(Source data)
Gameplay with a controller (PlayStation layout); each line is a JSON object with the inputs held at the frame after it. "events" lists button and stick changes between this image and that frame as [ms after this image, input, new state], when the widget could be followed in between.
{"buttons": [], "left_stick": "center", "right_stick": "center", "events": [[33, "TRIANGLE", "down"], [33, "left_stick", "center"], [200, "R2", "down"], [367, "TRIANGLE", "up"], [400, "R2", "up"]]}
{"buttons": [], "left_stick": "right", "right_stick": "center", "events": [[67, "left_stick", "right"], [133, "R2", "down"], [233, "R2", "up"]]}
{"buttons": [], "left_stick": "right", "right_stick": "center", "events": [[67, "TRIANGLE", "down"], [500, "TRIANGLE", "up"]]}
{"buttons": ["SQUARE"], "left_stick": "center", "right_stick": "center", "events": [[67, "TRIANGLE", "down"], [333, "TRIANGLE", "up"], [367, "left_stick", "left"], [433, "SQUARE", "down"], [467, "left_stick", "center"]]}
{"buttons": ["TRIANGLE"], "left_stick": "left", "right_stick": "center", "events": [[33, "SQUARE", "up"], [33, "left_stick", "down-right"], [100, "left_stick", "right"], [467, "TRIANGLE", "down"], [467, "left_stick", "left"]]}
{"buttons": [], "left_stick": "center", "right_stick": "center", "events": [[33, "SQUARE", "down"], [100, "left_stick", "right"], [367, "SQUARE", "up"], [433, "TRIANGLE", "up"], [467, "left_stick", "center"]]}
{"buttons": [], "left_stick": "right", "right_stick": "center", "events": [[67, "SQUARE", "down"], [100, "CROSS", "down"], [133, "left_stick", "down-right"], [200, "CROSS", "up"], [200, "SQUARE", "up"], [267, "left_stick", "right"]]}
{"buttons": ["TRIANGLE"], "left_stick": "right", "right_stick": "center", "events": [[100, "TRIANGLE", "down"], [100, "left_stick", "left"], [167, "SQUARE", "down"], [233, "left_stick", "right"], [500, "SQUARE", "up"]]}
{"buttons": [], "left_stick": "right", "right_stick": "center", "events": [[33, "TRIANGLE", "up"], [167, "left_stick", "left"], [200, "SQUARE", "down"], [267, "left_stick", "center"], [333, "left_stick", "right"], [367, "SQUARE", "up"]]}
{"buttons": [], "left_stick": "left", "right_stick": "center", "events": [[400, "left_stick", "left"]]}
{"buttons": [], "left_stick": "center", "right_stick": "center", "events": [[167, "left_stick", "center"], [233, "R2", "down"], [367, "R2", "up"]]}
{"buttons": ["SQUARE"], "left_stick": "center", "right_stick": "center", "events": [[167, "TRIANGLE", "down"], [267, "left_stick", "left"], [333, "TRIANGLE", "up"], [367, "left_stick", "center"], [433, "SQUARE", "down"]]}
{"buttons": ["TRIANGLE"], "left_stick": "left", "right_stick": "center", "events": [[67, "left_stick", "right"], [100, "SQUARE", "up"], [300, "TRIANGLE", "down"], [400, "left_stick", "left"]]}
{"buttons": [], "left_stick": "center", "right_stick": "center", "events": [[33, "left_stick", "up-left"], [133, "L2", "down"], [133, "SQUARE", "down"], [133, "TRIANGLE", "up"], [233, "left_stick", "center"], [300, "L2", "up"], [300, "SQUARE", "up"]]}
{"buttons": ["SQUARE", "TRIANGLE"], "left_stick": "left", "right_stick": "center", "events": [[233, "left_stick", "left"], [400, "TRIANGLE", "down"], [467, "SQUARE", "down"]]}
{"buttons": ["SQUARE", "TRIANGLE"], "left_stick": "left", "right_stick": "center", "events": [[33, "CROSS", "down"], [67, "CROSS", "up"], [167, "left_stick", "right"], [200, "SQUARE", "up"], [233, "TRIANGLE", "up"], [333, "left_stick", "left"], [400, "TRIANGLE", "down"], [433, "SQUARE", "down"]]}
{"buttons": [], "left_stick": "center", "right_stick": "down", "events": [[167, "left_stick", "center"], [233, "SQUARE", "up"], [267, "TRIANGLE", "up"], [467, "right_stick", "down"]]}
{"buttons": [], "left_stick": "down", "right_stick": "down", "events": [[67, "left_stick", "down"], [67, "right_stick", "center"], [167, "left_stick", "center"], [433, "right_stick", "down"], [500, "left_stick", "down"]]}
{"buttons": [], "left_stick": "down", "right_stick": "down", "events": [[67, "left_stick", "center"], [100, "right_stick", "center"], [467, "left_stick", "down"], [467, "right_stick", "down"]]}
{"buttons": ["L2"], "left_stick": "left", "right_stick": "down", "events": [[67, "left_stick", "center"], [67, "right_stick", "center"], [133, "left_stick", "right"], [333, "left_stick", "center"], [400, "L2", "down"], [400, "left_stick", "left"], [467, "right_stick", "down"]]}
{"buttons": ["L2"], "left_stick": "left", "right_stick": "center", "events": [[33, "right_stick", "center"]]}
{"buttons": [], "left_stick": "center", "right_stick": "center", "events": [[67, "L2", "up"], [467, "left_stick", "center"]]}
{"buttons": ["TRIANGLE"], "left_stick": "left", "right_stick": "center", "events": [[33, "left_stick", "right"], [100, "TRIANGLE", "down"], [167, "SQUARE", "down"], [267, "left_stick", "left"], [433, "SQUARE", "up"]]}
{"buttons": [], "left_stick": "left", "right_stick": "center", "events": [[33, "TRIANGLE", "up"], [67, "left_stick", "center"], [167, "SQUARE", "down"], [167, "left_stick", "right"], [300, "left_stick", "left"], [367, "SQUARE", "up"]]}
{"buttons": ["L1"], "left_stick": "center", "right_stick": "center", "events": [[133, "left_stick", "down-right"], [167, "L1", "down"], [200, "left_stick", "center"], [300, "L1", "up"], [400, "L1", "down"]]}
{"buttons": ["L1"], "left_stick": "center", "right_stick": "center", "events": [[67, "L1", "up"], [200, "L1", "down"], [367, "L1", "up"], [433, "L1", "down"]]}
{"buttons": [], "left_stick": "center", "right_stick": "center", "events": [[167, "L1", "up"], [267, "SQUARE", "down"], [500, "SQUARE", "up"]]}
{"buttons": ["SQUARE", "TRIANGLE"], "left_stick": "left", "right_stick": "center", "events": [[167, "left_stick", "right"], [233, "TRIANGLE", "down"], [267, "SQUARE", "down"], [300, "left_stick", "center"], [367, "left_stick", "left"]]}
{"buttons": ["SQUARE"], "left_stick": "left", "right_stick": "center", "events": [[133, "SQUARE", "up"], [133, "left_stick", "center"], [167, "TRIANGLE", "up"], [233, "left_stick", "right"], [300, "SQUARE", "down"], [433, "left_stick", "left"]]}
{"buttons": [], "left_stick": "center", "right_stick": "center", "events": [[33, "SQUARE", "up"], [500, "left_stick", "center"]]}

Exercise description
Transcribe each entry word for word.

Response
Gameplay with a controller (PlayStation layout); each line is a JSON object with the inputs held at the frame after it. "events" lists button and stick changes between this image and that frame as [ms after this image, input, new state], when the widget could be followed in between.
{"buttons": [], "left_stick": "center", "right_stick": "center", "events": [[33, "TRIANGLE", "down"], [33, "left_stick", "center"], [200, "R2", "down"], [367, "TRIANGLE", "up"], [400, "R2", "up"]]}
{"buttons": [], "left_stick": "right", "right_stick": "center", "events": [[67, "left_stick", "right"], [133, "R2", "down"], [233, "R2", "up"]]}
{"buttons": [], "left_stick": "right", "right_stick": "center", "events": [[67, "TRIANGLE", "down"], [500, "TRIANGLE", "up"]]}
{"buttons": ["SQUARE"], "left_stick": "center", "right_stick": "center", "events": [[67, "TRIANGLE", "down"], [333, "TRIANGLE", "up"], [367, "left_stick", "left"], [433, "SQUARE", "down"], [467, "left_stick", "center"]]}
{"buttons": ["TRIANGLE"], "left_stick": "left", "right_stick": "center", "events": [[33, "SQUARE", "up"], [33, "left_stick", "down-right"], [100, "left_stick", "right"], [467, "TRIANGLE", "down"], [467, "left_stick", "left"]]}
{"buttons": [], "left_stick": "center", "right_stick": "center", "events": [[33, "SQUARE", "down"], [100, "left_stick", "right"], [367, "SQUARE", "up"], [433, "TRIANGLE", "up"], [467, "left_stick", "center"]]}
{"buttons": [], "left_stick": "right", "right_stick": "center", "events": [[67, "SQUARE", "down"], [100, "CROSS", "down"], [133, "left_stick", "down-right"], [200, "CROSS", "up"], [200, "SQUARE", "up"], [267, "left_stick", "right"]]}
{"buttons": ["TRIANGLE"], "left_stick": "right", "right_stick": "center", "events": [[100, "TRIANGLE", "down"], [100, "left_stick", "left"], [167, "SQUARE", "down"], [233, "left_stick", "right"], [500, "SQUARE", "up"]]}
{"buttons": [], "left_stick": "right", "right_stick": "center", "events": [[33, "TRIANGLE", "up"], [167, "left_stick", "left"], [200, "SQUARE", "down"], [267, "left_stick", "center"], [333, "left_stick", "right"], [367, "SQUARE", "up"]]}
{"buttons": [], "left_stick": "left", "right_stick": "center", "events": [[400, "left_stick", "left"]]}
{"buttons": [], "left_stick": "center", "right_stick": "center", "events": [[167, "left_stick", "center"], [233, "R2", "down"], [367, "R2", "up"]]}
{"buttons": ["SQUARE"], "left_stick": "center", "right_stick": "center", "events": [[167, "TRIANGLE", "down"], [267, "left_stick", "left"], [333, "TRIANGLE", "up"], [367, "left_stick", "center"], [433, "SQUARE", "down"]]}
{"buttons": ["TRIANGLE"], "left_stick": "left", "right_stick": "center", "events": [[67, "left_stick", "right"], [100, "SQUARE", "up"], [300, "TRIANGLE", "down"], [400, "left_stick", "left"]]}
{"buttons": [], "left_stick": "center", "right_stick": "center", "events": [[33, "left_stick", "up-left"], [133, "L2", "down"], [133, "SQUARE", "down"], [133, "TRIANGLE", "up"], [233, "left_stick", "center"], [300, "L2", "up"], [300, "SQUARE", "up"]]}
{"buttons": ["SQUARE", "TRIANGLE"], "left_stick": "left", "right_stick": "center", "events": [[233, "left_stick", "left"], [400, "TRIANGLE", "down"], [467, "SQUARE", "down"]]}
{"buttons": ["SQUARE", "TRIANGLE"], "left_stick": "left", "right_stick": "center", "events": [[33, "CROSS", "down"], [67, "CROSS", "up"], [167, "left_stick", "right"], [200, "SQUARE", "up"], [233, "TRIANGLE", "up"], [333, "left_stick", "left"], [400, "TRIANGLE", "down"], [433, "SQUARE", "down"]]}
{"buttons": [], "left_stick": "center", "right_stick": "down", "events": [[167, "left_stick", "center"], [233, "SQUARE", "up"], [267, "TRIANGLE", "up"], [467, "right_stick", "down"]]}
{"buttons": [], "left_stick": "down", "right_stick": "down", "events": [[67, "left_stick", "down"], [67, "right_stick", "center"], [167, "left_stick", "center"], [433, "right_stick", "down"], [500, "left_stick", "down"]]}
{"buttons": [], "left_stick": "down", "right_stick": "down", "events": [[67, "left_stick", "center"], [100, "right_stick", "center"], [467, "left_stick", "down"], [467, "right_stick", "down"]]}
{"buttons": ["L2"], "left_stick": "left", "right_stick": "down", "events": [[67, "left_stick", "center"], [67, "right_stick", "center"], [133, "left_stick", "right"], [333, "left_stick", "center"], [400, "L2", "down"], [400, "left_stick", "left"], [467, "right_stick", "down"]]}
{"buttons": ["L2"], "left_stick": "left", "right_stick": "center", "events": [[33, "right_stick", "center"]]}
{"buttons": [], "left_stick": "center", "right_stick": "center", "events": [[67, "L2", "up"], [467, "left_stick", "center"]]}
{"buttons": ["TRIANGLE"], "left_stick": "left", "right_stick": "center", "events": [[33, "left_stick", "right"], [100, "TRIANGLE", "down"], [167, "SQUARE", "down"], [267, "left_stick", "left"], [433, "SQUARE", "up"]]}
{"buttons": [], "left_stick": "left", "right_stick": "center", "events": [[33, "TRIANGLE", "up"], [67, "left_stick", "center"], [167, "SQUARE", "down"], [167, "left_stick", "right"], [300, "left_stick", "left"], [367, "SQUARE", "up"]]}
{"buttons": ["L1"], "left_stick": "center", "right_stick": "center", "events": [[133, "left_stick", "down-right"], [167, "L1", "down"], [200, "left_stick", "center"], [300, "L1", "up"], [400, "L1", "down"]]}
{"buttons": ["L1"], "left_stick": "center", "right_stick": "center", "events": [[67, "L1", "up"], [200, "L1", "down"], [367, "L1", "up"], [433, "L1", "down"]]}
{"buttons": [], "left_stick": "center", "right_stick": "center", "events": [[167, "L1", "up"], [267, "SQUARE", "down"], [500, "SQUARE", "up"]]}
{"buttons": ["SQUARE", "TRIANGLE"], "left_stick": "left", "right_stick": "center", "events": [[167, "left_stick", "right"], [233, "TRIANGLE", "down"], [267, "SQUARE", "down"], [300, "left_stick", "center"], [367, "left_stick", "left"]]}
{"buttons": ["SQUARE"], "left_stick": "left", "right_stick": "center", "events": [[133, "SQUARE", "up"], [133, "left_stick", "center"], [167, "TRIANGLE", "up"], [233, "left_stick", "right"], [300, "SQUARE", "down"], [433, "left_stick", "left"]]}
{"buttons": [], "left_stick": "center", "right_stick": "center", "events": [[33, "SQUARE", "up"], [500, "left_stick", "center"]]}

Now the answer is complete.